Becoming a listed company on the Nigerian Stock Exchange (NSE) is a thing of prestige, no doubt. However, that is not all there is to guaranteeing the success of a business. Little wonder there are many underperforming quoted companies in Nigeria today. It may even interest you to know that out of the 170 companies on the Nigerian bourse, only about six of them account for as much as 68% of the entire market capitalisation of the NSE. The rest are mostly kobo stocks, with market capitalisation so small that they can easily be acquired by a startup. One of such companies is Trans-Nationwide Express Plc.
The company’s market cap
The latest stock market data released by the NSE shows that Trans-Nationwide Express Plc is among the least-capitalised companies in Nigeria. The company has a market cap of merely N328.1 million, which converts to approximately $1 million. A company’s market capitalisation is typically calculated by multiplying the outstanding shares of such a company by the current market price of its shares.
Speaking of share price, Trans-Nationwide’s stock ended last week at N0.70, having remained unchanged throughout the month of August. Year to date, the stock recorded its lowest ebb on Monday, February 21st when it closed trading at N0.63. Its year high was N0.82 on Tuesday, April 16th, 2019.

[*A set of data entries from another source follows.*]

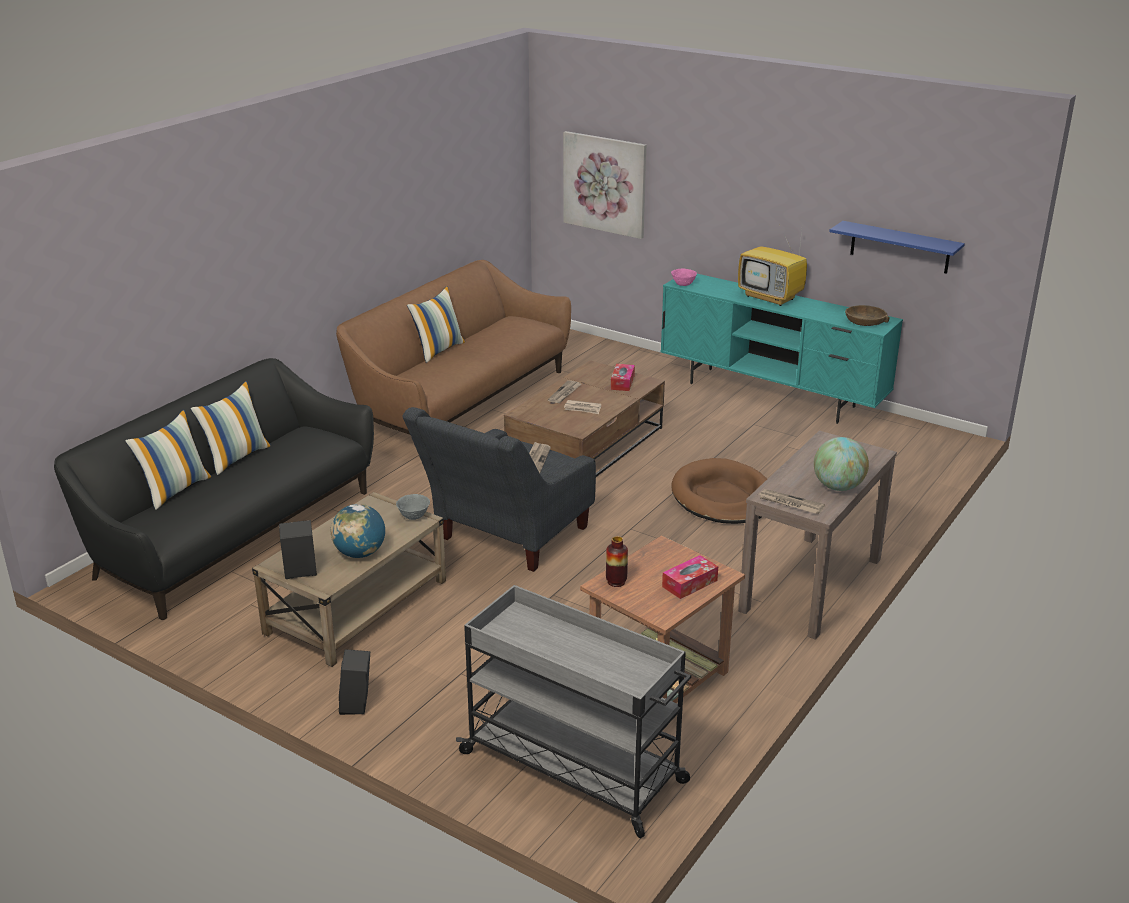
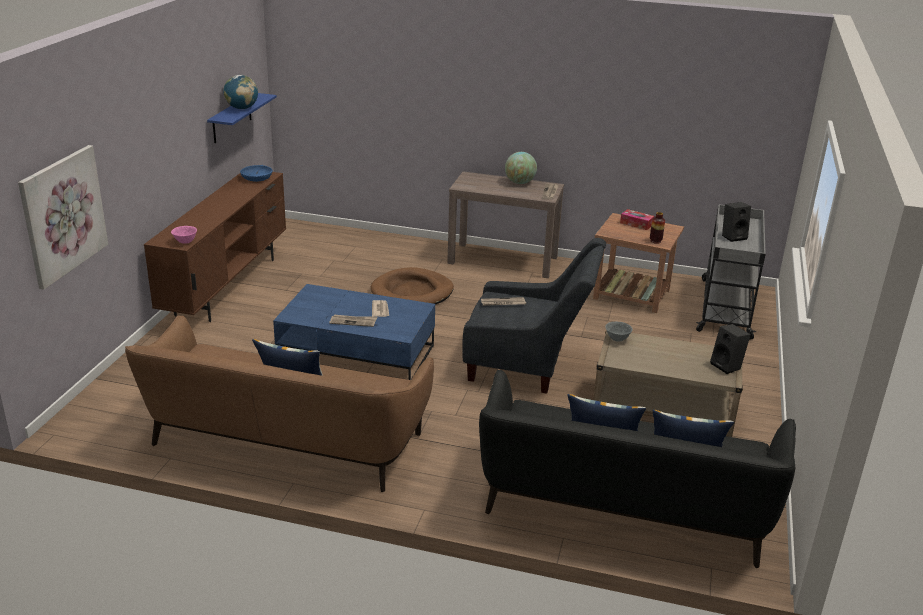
camera: 110 degrees left, 0 degrees up
(357, 705) = (753, 382): black speaker -> black speaker (733, 236)
(360, 553) = (681, 349): globe -> globe (242, 108)
(586, 445) = (355, 355): brown coffee table -> blue coffee table
(622, 382) = (319, 300): tissue box -> none
(771, 298) = (212, 208): television -> none
(772, 395) = (227, 286): turquoise tv stand -> brown tv stand
(865, 321) = (256, 178): brown bowl -> blue bowl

The company’s business model
According to information available on its website, Trans-Nationwide Express Plc claims that it “is a leading Logistics Company engaged in domestic and International Express delivery, haulage, freight and other ancillary transportation and storage services.” In other words, the company engages in the business of both local and international parcel delivery, whilst offering haulage services.
The company’s target market
Due to the nature of its business, the company has a diverse market audience. According to information available on its website, some of its clients play in such areas of the economy as oil and gas, e-commerce, education, banking, and even the public service.
Considering the wide spectrum of customers the company targets, it is expected that its financial growth will be exponential. But this is not exactly the case. Instead, the company’s H1 2019 financial results show that a total revenue of N410.3 million was realised. Out of this amount, the company’s courier services generated the most amount at N246.6 million, while its warehouse generated the least amount at N4.5 million.
Meanwhile, the total direct operating cost incurred during the period was N158.3 million. In the same vein, administrative expenses stood at N235.7 million. Profit after tax only stood at N10.5 million.
The company’s ownership structure
Information available in the company’s full-year 2018 financial result shows that the company’s substantial shareholding is in the following order:
- MWML Nominees Ltd: 124, 600, 616 units representing 26.58%,
- Saham Unitrust Insurance Ltd: 99, 609, 000 representing 21.25%, and
- Adebayo Thomas Bandele (Otunba): 30, 367, 861, representing 6.48%.
Together, the three substantial shareholders make up 54.31% of the company’s shareholding. The remaining 45.69% are held by retail investors.
Why a startup could buy the company
Trans-Nationwide is currently in dire need of cash to boost its operation. It is rather intriguing that the company is still scrambling to scale/expand 35 years after it was founded in 1984. This is because one of its newest competitors in the market space – Kobo 360 – is expanding aggressively. Though established some years ago, Kobo 360 has made innovative use of technology to expand its operations. Its viable operation has also helped it to raise a lot of money, including the most recent $30 million capital raise which was backed by Goldman Sachs.
The $1 million valuation for Trans Nationwide is merely a fragment of the $30 million Kobo 360 recently raised. What this means, therefore, is that Kobo 360 could easily stake $1 million to buy out the company.
Other delivery startups that could potentially buy this company include GIG, which has grown to become a major player in the Nigerian logistics market. In the same vein, Chinese-owned OPera has the financial clout to cough out $1 million for quick acquisition of this company. Even Max.ng could afford $1 million to acquire Trans Nation-wide. The company recently raised $7 million for expansion purposes.
However, a possible acquisition may never happen. In a recent notice sent by Trans–Nationwide informing the NSE of its intent to raise fresh capital to the tune of N1.33 billion, the company specified that the right issue is limited to its existing shareholders.